Nvidia steigt langsam aus dem Geschäft mit Mainboard-Chipsätzen aus [Update]

Im August vergangenen Jahres dementierte Nvidia noch einen Ausstieg aus dem Chipsatzgeschäft, nun zeichnet sich ab, dass das Unternehmen diesen Markt wohl doch verlassen wird. Die Entwicklung neuer Mainboard-Chipsätze für AMD-Prozessoren sei bereits eingestellt worden; für Intels kürzlich vorgestellte Lynnfield-Prozessoren mit ihrem DMI-Interface habe das Unternehmen keine Lizenz, daher sei es unmöglich, Chipsätze für diese CPU und deren Nachfolger zu vertreiben. Das berichtet das US-amerikanische PC Magazine. Dabei beruft es sich auf ein Gespräch mit Nvidia-Mitarbeiter Robert Sherbin. Nvidia Deutschland konnte die Information nicht bestätigen, da die deutsche Dependance bislang keine konkreten Informationen vom US-Hauptquartier erhalten habe. Eine Stellungnahme wurde für morgen in Aussicht gestellt.

Einige Hinweise auf solch einen Ausstieg gab es schon länger. So ignorieren die Mainboard-Hersteller Nvidias Chipsätze etwa bei den in den vergangenen Monaten eingeführten AM3-Mainboards weitgehend – im heise Preisvergleich findet sich nur ein einziges AM3-Board mit einem Nvidia-Chipsatz. Der ist zudem schon recht alt, denn aktuell sind GeForce-Chipsätze der 8000er-Reihe.
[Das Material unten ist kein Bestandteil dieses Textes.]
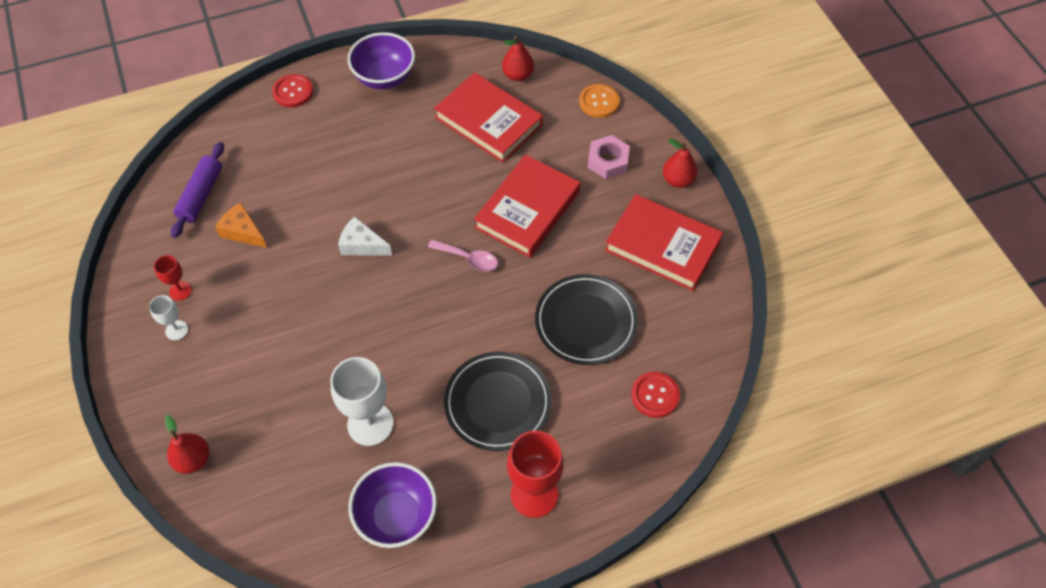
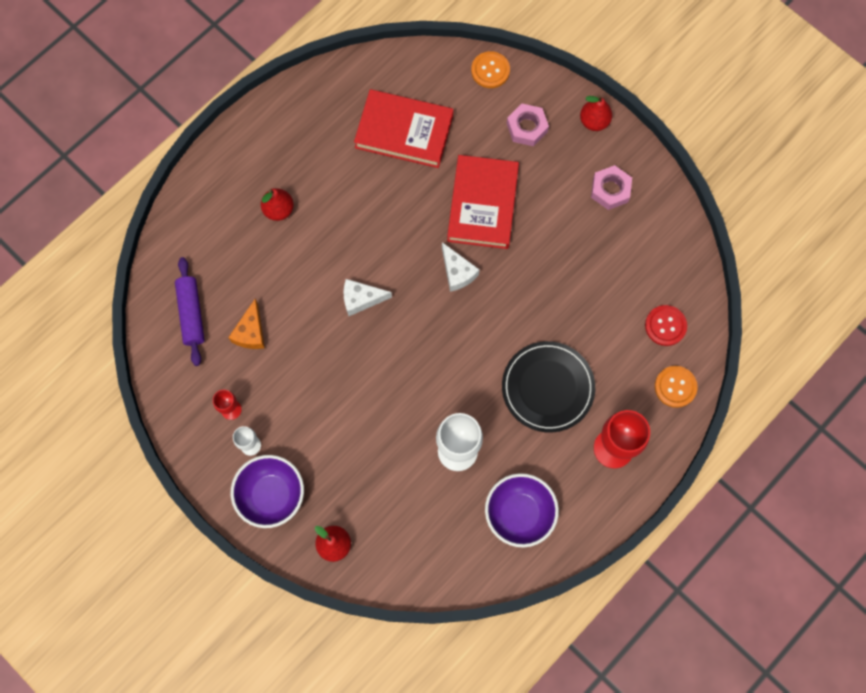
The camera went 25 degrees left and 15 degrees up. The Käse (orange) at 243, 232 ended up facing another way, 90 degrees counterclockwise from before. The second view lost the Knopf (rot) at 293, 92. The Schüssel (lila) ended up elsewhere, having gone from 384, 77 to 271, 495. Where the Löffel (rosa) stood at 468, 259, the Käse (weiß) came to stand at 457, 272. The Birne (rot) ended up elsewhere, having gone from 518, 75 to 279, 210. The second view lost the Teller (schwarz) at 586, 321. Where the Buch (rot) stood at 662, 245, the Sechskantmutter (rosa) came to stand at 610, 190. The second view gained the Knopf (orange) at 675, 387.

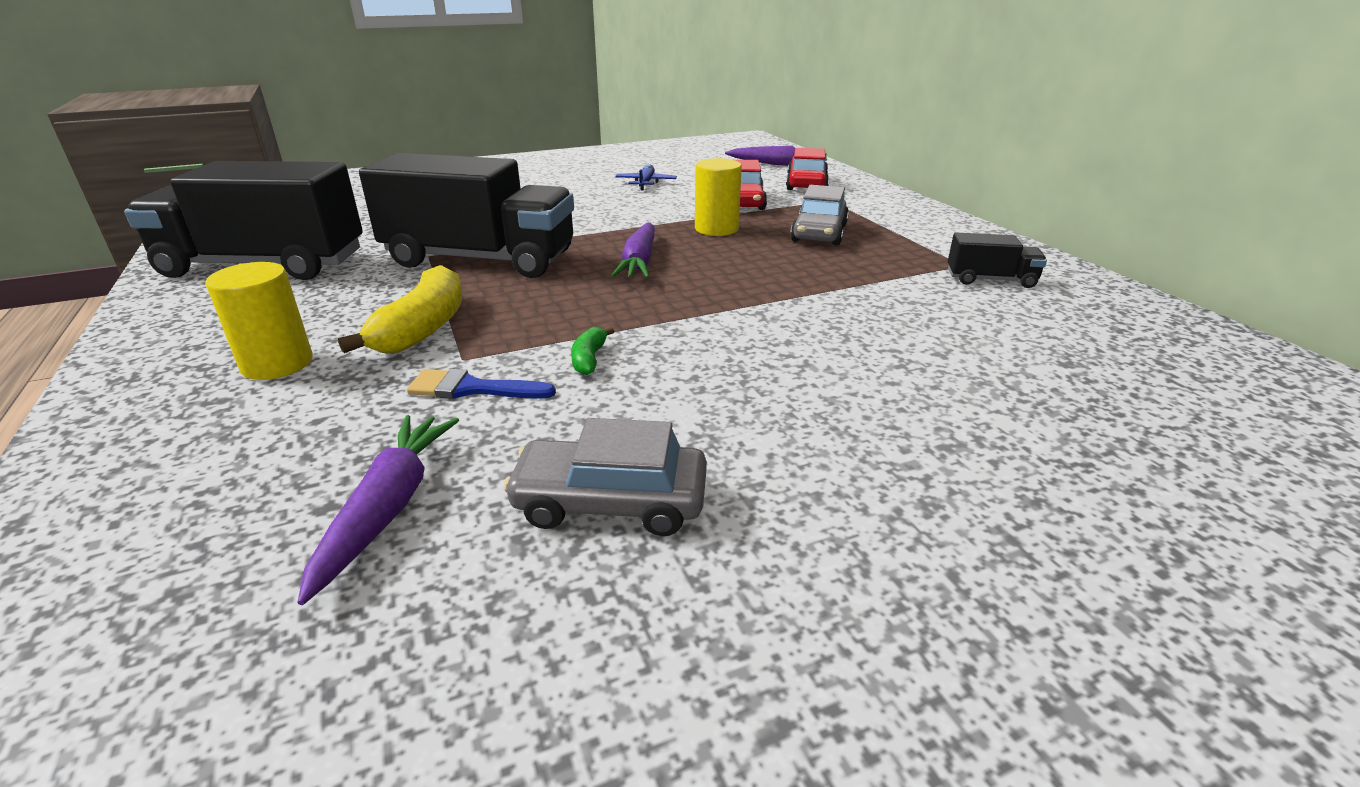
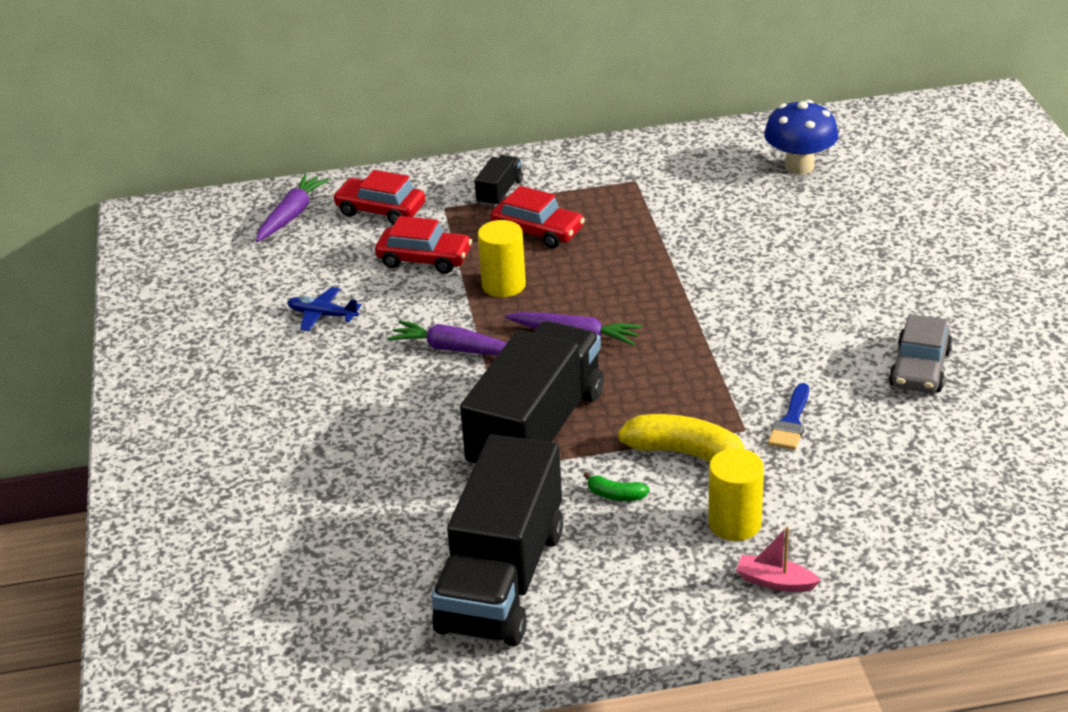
The camera went 75 degrees left and 5 degrees up. The Karotte (lila) ended up elsewhere, having gone from 388, 508 to 454, 349. The Banane (grün) ended up elsewhere, having gone from 589, 359 to 615, 495. What was the Auto (grau) at 819, 233 turned into the Auto (rot) at 538, 231. The Lastwagen (schwarz) ended up elsewhere, having gone from 990, 280 to 500, 193. The second view gained the Boot (rosa) at 775, 582. The second view gained the Pilz (blau) at 799, 166.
Ohnehin hatte AMD mit den eigenen Chipsätzen den Markt in den vergangenen Jahren stark für sich eingenommen – vor zirka drei Jahren saßen auf dem Gros der im Einzelhandel verkauften Boards für AMD-CPUs noch Nvidia-Chipsätze.
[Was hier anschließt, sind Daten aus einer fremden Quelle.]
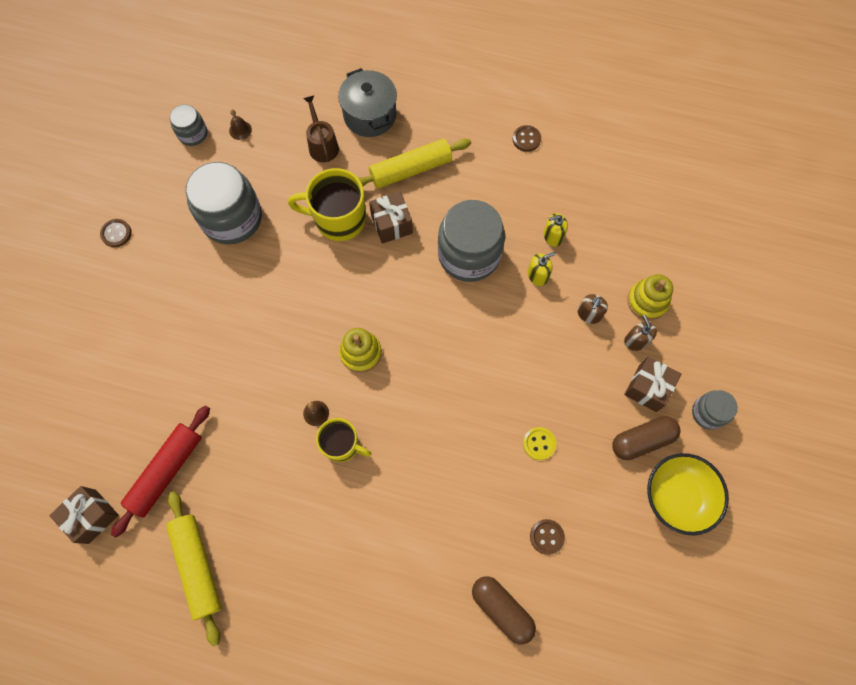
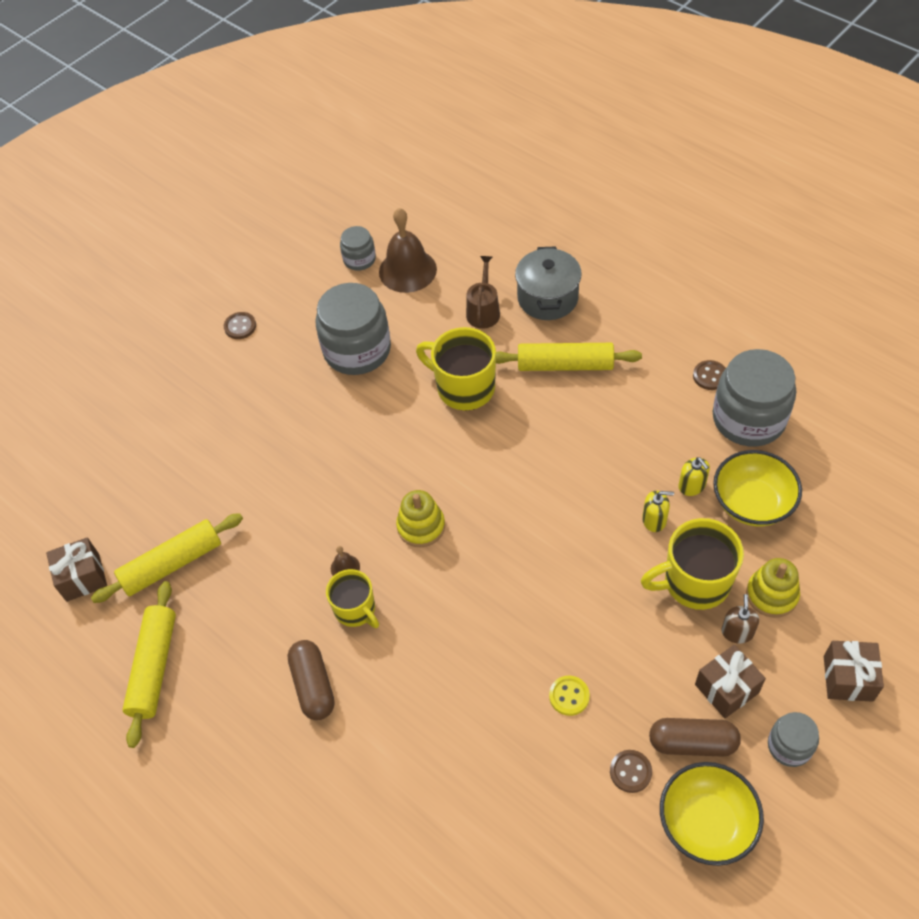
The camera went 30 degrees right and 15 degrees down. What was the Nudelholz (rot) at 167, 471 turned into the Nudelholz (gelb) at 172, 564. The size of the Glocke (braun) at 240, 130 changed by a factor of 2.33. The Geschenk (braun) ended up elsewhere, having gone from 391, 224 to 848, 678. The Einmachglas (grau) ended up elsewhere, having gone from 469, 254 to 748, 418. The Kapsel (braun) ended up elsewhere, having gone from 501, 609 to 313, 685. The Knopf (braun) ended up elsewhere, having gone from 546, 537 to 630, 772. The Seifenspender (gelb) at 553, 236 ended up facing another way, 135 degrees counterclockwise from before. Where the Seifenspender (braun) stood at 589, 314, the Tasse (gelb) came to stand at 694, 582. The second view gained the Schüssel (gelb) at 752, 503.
Bei Chipsätzen für Intel-CPUs gibt es schon länger Streitigkeiten um die Lizenz. Doch selbst wenn die beiden Unternehmen diese Probleme beseitigen: Intels neueste Desktop- und Notebook-Prozessoren mit Lynnfield-Kern bringen bereits einen Speichercontroller mit; die Anfang nächsten Jahres erwarteten Westmere-Prozessoren werden auch einen Grafikkern enthalten. Da beide Funktionen bislang zu den Hauptarbeitsgebieten von Mainboard-Chipsätzen zählten, dürfte für Nvidia nicht mehr viel Platz bleiben, um konkurrenzfähige Produkte zu attraktiven Preisen anzubieten. Für Intel-Prozessoren mit FrontSideBus (FSB) will das Unternehmen aber offensichtlich noch neue Chipsätze entwickeln – damit dürfte ein Nachfolger für den ION-Chipsatz gemeint sein.
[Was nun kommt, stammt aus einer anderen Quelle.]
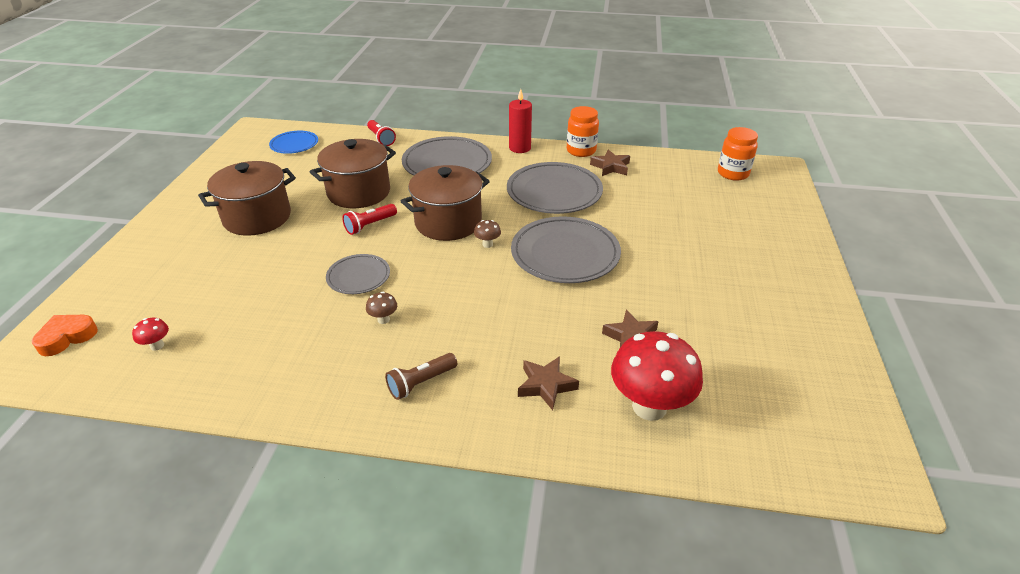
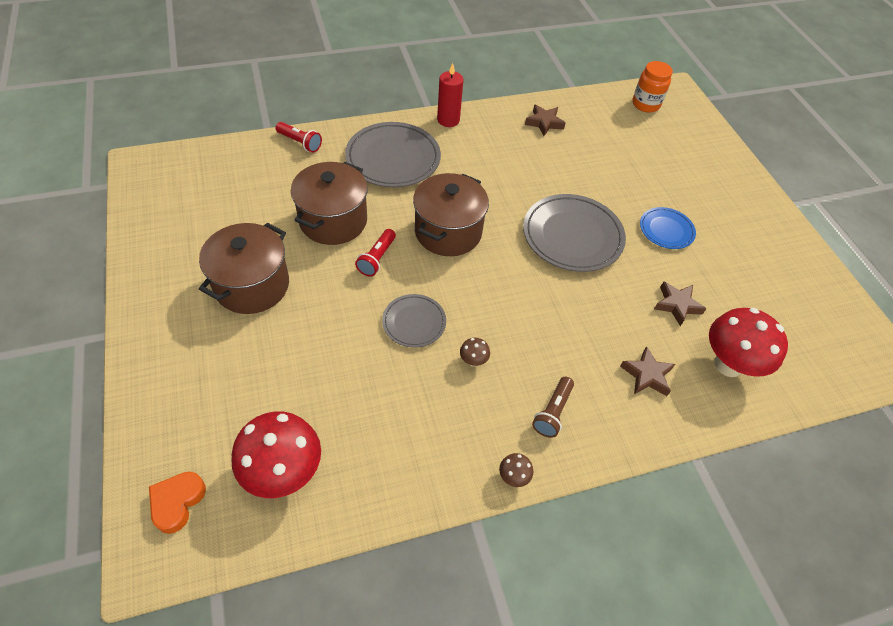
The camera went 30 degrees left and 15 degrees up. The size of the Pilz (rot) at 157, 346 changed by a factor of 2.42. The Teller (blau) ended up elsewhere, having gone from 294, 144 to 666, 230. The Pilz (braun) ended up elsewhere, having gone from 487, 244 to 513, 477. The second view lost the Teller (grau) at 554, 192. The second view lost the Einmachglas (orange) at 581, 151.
Update: Nvidia hat mittlerweile ein offizielles Statement zur Situation herausgegeben. Darin bestätigt das Unternehmen die meisten Passagen im Bericht des PC Magazine: Die Entwicklung von Chipsätzen für neuere Intel-CPUs mit DMI-Interface (also Lynnfield und Nachfolger) liegt auf Eis, bis die Lizenzstreitigkeiten geklärt sind; neue Chipsätze für Intel-Prozessoren mit FSB seien noch in Entwicklung.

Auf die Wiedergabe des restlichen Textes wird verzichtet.